The Fix, and Why the First Fix Was the Wrong One
The first patch added a pending check directly in the dispatch loop: if flush wasn’t done, return Poll::Pending and let the async runtime retry later. It worked. But it wasn’t the right fix to ship upstream. Returning pending early in the loop could starve reads on the same connection, and it breaks correctness for keepalive connections that reuse a socket across multiple requests.
The fix that landed moved one level deeper, into poll_shutdown itself:
rust
pub(crate) fn poll_shutdown(
&mut self,
cx: &mut Context<'_>,
) -> Poll<io::Result<()>> {
ready!(self.poll_flush(cx)?);
Pin::new(&mut self.io).poll_shutdown(cx)
}Flush before shutting down, every time. It doesn’t touch the dispatch loop’s behavior at all, it just closes the gap where the invariant was missing: the socket can’t close while there’s still unflushed data behind it. Cloudflare merged this into hyper upstream as PR #4018.
What to Take Back to Your System
Discarded results are where bugs hide. let _ = expr, or its equivalent in any language (ignored return values, swallowed exceptions, _ = err), throws away exactly the information you need when something stalls instead of completing. Audit the places in your codebase where you discard a result because it “usually doesn’t matter.” Usually isn’t always.

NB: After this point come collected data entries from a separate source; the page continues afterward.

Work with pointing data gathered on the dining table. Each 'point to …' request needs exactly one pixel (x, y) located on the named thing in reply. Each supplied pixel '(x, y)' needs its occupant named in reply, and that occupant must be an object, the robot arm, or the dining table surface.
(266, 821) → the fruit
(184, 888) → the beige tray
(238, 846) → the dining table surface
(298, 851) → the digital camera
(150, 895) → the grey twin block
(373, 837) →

Application-level observability has a floor. Logs, traces, and metrics describe what your code thinks happened. They can’t see what the kernel or runtime did underneath. When every high-level signal says “fine” but users see broken output, drop a layer: strace, tcpdump, or whatever the equivalent is for your stack.
The tool you use to observe a race can erase it. If adding instrumentation makes a bug disappear, that’s not a fix, it’s a clue. Narrow your filter to the minimum needed, the way Cloudflare narrowed their strace syscall list, instead of assuming the bug is gone.
Making something faster can surface bugs that slowness was hiding. The race condition existed in hyper for years. It needed backpressure to trigger, and the older, slower intermediary happened to provide just enough resistance to avoid it. When you ship a performance win, ask what timing assumptions it just changed, not just what it sped up.
A four-line fix can take six weeks to find. The size of a fix tells you nothing about the size of the investigation behind it. Budget debugging time on signal strength (timing-dependent, scales with load, vanishes under direct testing), not on a guess about how hard the eventual fix will be.